PROVIDED RECORDS section start

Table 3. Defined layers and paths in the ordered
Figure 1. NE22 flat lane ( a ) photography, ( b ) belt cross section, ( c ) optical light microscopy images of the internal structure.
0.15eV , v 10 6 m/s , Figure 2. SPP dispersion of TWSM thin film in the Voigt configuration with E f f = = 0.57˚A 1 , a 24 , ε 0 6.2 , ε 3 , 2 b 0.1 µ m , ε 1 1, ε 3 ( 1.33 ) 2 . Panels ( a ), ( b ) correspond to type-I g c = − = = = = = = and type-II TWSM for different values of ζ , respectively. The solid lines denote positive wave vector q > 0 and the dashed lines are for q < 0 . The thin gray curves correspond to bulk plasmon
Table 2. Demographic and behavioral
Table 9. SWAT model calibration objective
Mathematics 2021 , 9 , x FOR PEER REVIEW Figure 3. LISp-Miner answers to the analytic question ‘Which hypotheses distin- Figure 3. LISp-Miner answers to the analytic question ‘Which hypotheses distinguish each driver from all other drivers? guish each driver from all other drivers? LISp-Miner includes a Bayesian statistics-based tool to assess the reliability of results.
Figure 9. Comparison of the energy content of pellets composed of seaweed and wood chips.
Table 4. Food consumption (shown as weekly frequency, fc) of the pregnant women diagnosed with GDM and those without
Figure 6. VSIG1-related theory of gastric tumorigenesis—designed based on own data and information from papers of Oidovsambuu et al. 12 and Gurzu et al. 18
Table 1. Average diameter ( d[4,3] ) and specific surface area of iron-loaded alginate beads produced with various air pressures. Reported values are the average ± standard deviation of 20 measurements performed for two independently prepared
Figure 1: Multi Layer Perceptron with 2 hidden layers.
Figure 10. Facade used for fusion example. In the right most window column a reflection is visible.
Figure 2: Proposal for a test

PROVIDED RECORDS section end

» **EXERCISE OBJECTIVE**
From the records above, copy out the line with "Table 2. Demographic and behavioral", the line with "Figure 6. VSIG1-related", and every line between them, word for word.

» **PROBLEM SOLUTION**
Table 2. Demographic and behavioral
Table 9. SWAT model calibration objective
Mathematics 2021 , 9 , x FOR PEER REVIEW Figure 3. LISp-Miner answers to the analytic question ‘Which hypotheses distin- Figure 3. LISp-Miner answers to the analytic question ‘Which hypotheses distinguish each driver from all other drivers? guish each driver from all other drivers? LISp-Miner includes a Bayesian statistics-based tool to assess the reliability of results.
Figure 9. Comparison of the energy content of pellets composed of seaweed and wood chips.
Table 4. Food consumption (shown as weekly frequency, fc) of the pregnant women diagnosed with GDM and those without
Figure 6. VSIG1-related theory of gastric tumorigenesis—designed based on own data and information from papers of Oidovsambuu et al. 12 and Gurzu et al. 18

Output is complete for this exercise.